AIM OF THE EXERCISE ▸ From the entries that follow, copy each line in which "right" appears.

--- ENTRIES SUPPLIED Enclosed Below ---

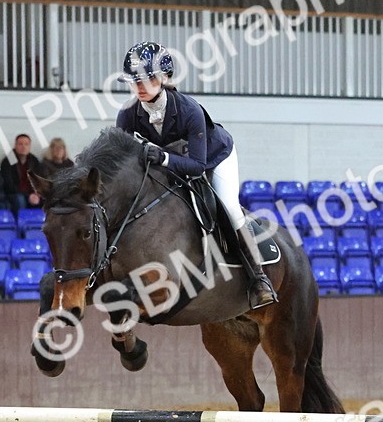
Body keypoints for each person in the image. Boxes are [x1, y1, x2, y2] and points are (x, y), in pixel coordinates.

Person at [115, 41, 276, 308]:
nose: (139, 87)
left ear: (165, 78)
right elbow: (122, 160)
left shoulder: (189, 110)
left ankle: (258, 278)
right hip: (170, 164)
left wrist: (163, 158)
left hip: (213, 158)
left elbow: (197, 166)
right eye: (134, 81)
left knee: (230, 208)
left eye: (147, 79)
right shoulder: (128, 114)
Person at [0, 133, 43, 208]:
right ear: (15, 145)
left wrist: (35, 193)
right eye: (20, 144)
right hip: (14, 194)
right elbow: (8, 184)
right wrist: (27, 195)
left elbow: (39, 180)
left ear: (30, 146)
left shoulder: (34, 160)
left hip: (31, 194)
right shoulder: (8, 160)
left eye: (26, 144)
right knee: (20, 199)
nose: (23, 147)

--- End of Enclosed ENTRIES SUPPLIED ---

EXERCISE RESPONSE ▸
right elbow: (122, 160)
right hip: (170, 164)
right eye: (134, 81)
right shoulder: (128, 114)
right ear: (15, 145)
right eye: (20, 144)
right hip: (14, 194)
right elbow: (8, 184)
right wrist: (27, 195)
right shoulder: (8, 160)
right knee: (20, 199)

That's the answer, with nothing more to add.